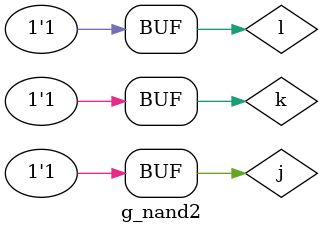
<source format=v>
`timescale 1ns / 1ps


module g_nand2();

    reg j,k,l;
    wire z1,z2,z3;//출력보는거
    
    g_nand sim_nand_s(z1,j,k,l);//함수가져옴 모듈명
    g_nand_data sim_nand_D(z2,j,k,l);
    g_nand_be sim_nand_B(.y(z3), .a(j), .b(k), .c(l)); //1:1대응
    
    initial //setting 초기화 작업
    begin
        j=0;
        k=0;
        l=0;
    end
    
    initial
    begin
        #100 j=0; k=0; l=1; //엔터치면 개판남.
        #100 j=0; k=1; l=0;
        #100 j=0; k=1; l=1;
        #100 j=1; k=0; l=0;
        #100 j=1; k=0; l=1;
        #100 j=1; k=1; l=0;
        #100 j=1; k=1; l=1;
        
    end
endmodule

</source>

_ _ _

Beginning at the line that holds "initial //setting 초기화 작업", write out word for word each line through the end of the records.

    initial //setting 초기화 작업
    begin
        j=0;
        k=0;
        l=0;
    end
    
    initial
    begin
        #100 j=0; k=0; l=1; //엔터치면 개판남.
        #100 j=0; k=1; l=0;
        #100 j=0; k=1; l=1;
        #100 j=1; k=0; l=0;
        #100 j=1; k=0; l=1;
        #100 j=1; k=1; l=0;
        #100 j=1; k=1; l=1;
        
    end
endmodule

</source>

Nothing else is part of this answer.